Given data:
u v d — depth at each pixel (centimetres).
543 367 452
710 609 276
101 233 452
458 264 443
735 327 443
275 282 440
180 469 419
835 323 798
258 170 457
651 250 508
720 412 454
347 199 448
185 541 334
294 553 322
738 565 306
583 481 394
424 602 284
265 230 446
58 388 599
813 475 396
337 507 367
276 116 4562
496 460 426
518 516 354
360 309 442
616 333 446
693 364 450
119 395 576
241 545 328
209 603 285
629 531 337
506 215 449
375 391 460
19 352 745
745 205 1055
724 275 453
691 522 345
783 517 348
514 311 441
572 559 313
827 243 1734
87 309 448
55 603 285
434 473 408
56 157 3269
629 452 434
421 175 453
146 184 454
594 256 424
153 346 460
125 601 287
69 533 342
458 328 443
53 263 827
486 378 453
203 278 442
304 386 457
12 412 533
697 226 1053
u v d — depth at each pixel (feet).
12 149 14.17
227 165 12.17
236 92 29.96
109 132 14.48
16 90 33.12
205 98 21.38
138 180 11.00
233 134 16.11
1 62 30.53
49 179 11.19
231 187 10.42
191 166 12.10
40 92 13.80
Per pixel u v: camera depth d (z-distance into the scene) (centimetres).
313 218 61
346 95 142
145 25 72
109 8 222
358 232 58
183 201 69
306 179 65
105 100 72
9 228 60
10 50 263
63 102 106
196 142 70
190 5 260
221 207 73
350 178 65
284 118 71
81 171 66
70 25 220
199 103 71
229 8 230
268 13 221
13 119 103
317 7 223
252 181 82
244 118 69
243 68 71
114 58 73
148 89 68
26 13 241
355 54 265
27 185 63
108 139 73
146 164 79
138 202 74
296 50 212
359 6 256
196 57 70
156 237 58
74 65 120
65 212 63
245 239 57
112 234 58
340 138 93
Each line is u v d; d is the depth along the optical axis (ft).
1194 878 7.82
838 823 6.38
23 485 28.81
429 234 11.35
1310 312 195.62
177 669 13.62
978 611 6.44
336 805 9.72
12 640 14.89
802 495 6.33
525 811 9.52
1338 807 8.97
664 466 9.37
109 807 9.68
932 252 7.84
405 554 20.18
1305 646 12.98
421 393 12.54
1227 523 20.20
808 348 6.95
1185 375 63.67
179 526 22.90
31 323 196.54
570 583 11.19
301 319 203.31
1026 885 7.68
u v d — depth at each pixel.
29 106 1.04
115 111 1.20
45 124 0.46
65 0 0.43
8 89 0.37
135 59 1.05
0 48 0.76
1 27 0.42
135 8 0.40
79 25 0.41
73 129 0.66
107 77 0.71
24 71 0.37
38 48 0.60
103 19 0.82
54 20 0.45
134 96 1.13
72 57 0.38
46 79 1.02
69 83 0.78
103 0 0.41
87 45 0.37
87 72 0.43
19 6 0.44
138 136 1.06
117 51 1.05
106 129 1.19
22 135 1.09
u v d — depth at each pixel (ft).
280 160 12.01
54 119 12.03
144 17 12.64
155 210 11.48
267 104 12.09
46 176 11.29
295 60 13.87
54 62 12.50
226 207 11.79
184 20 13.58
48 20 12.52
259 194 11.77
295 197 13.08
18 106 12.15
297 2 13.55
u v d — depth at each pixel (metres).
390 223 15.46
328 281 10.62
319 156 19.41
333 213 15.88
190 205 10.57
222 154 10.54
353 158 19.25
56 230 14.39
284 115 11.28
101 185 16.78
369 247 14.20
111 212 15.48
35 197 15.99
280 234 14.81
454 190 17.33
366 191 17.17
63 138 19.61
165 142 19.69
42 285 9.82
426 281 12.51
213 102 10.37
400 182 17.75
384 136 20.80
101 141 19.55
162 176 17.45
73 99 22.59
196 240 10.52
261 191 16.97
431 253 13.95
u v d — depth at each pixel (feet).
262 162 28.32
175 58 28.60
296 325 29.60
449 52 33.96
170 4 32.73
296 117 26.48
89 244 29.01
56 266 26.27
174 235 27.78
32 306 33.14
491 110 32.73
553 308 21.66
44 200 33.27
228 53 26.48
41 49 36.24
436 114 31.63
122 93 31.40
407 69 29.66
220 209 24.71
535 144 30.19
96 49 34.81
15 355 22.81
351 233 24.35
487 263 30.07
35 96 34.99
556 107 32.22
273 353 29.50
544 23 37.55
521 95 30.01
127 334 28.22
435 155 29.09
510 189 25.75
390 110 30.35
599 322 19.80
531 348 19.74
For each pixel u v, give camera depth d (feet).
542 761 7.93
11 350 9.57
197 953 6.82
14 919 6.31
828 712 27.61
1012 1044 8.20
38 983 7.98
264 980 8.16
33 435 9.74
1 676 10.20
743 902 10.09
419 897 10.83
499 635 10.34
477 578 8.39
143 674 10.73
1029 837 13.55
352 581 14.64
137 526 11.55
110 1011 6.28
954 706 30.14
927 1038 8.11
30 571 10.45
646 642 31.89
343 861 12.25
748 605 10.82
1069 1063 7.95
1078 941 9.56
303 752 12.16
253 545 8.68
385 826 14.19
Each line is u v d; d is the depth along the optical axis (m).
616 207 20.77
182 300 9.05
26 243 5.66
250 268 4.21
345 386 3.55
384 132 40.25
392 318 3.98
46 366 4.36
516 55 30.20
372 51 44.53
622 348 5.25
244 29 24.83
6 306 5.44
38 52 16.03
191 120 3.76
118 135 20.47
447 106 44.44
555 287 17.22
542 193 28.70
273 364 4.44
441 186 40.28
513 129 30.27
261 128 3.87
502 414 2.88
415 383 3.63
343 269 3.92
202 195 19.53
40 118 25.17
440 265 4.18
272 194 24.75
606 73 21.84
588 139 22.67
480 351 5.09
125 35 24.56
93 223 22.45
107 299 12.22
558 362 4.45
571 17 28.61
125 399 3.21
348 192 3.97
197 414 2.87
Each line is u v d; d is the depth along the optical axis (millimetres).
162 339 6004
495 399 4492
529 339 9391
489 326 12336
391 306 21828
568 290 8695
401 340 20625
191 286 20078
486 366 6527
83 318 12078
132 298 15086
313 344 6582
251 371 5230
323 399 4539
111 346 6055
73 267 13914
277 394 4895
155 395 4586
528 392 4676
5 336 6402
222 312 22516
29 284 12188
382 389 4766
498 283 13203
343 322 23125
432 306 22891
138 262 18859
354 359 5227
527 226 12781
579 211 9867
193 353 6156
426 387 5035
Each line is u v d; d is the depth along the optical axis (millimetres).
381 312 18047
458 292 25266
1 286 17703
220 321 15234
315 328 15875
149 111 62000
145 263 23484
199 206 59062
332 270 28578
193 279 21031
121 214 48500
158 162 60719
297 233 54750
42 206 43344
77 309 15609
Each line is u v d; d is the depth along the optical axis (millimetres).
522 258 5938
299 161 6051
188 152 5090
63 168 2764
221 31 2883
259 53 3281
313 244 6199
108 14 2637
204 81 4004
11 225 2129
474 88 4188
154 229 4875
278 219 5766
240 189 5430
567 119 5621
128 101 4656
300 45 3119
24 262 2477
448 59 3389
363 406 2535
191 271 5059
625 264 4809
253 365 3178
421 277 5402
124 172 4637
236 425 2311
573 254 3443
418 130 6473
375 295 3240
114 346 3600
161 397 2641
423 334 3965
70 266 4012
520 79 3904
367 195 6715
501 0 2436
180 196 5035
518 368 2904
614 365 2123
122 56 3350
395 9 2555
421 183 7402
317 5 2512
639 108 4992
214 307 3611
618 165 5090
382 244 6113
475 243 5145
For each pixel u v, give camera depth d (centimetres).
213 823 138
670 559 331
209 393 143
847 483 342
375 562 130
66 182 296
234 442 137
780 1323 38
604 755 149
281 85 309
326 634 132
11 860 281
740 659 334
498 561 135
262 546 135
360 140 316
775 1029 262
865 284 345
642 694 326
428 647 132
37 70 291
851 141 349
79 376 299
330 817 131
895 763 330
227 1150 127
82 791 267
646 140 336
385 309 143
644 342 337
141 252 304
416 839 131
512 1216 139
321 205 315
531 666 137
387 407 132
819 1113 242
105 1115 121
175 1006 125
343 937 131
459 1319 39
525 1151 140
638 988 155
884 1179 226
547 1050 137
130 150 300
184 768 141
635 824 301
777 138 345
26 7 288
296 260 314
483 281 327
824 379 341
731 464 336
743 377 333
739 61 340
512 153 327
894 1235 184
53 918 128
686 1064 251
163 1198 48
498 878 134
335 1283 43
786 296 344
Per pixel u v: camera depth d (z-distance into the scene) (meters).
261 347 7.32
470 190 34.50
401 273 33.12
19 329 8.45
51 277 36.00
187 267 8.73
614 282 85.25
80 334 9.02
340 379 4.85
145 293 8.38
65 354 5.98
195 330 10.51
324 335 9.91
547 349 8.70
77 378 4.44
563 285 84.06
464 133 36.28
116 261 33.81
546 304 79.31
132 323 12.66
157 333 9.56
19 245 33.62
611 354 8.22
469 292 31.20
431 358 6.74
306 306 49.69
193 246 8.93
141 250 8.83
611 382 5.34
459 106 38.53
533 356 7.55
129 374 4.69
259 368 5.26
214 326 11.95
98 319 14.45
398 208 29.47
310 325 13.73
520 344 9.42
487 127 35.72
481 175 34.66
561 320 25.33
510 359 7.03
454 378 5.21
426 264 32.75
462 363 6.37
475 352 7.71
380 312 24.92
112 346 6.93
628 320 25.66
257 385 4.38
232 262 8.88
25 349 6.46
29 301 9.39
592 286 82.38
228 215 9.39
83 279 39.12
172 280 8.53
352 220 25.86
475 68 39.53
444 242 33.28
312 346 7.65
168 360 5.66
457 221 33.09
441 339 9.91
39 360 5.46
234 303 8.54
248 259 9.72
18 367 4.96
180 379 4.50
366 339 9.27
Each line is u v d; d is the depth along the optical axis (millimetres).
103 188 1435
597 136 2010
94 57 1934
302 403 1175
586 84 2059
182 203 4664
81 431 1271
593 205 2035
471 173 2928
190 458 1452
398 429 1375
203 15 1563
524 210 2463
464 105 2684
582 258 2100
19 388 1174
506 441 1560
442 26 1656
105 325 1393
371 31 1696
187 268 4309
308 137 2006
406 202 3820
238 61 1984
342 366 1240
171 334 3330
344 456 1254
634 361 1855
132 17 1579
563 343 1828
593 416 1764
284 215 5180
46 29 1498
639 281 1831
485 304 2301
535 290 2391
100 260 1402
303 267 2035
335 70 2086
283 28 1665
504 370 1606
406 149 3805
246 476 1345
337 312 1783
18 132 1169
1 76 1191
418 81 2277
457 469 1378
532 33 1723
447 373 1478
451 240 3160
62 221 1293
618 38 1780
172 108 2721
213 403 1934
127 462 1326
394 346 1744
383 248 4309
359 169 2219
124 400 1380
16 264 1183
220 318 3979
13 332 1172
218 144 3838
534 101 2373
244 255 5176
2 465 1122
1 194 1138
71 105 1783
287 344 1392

Exercise directions: Print, from the entries above, the line with "275 282 440", the line with "40 92 13.80" and all lines between them, exactly and with nothing else.

Answer to the exercise:
275 282 440
180 469 419
835 323 798
258 170 457
651 250 508
720 412 454
347 199 448
185 541 334
294 553 322
738 565 306
583 481 394
424 602 284
265 230 446
58 388 599
813 475 396
337 507 367
276 116 4562
496 460 426
518 516 354
360 309 442
616 333 446
693 364 450
119 395 576
241 545 328
209 603 285
629 531 337
506 215 449
375 391 460
19 352 745
745 205 1055
724 275 453
691 522 345
783 517 348
514 311 441
572 559 313
827 243 1734
87 309 448
55 603 285
434 473 408
56 157 3269
629 452 434
421 175 453
146 184 454
594 256 424
153 346 460
125 601 287
69 533 342
458 328 443
53 263 827
486 378 453
203 278 442
304 386 457
12 412 533
697 226 1053
u v d — depth at each pixel (feet).
12 149 14.17
227 165 12.17
236 92 29.96
109 132 14.48
16 90 33.12
205 98 21.38
138 180 11.00
233 134 16.11
1 62 30.53
49 179 11.19
231 187 10.42
191 166 12.10
40 92 13.80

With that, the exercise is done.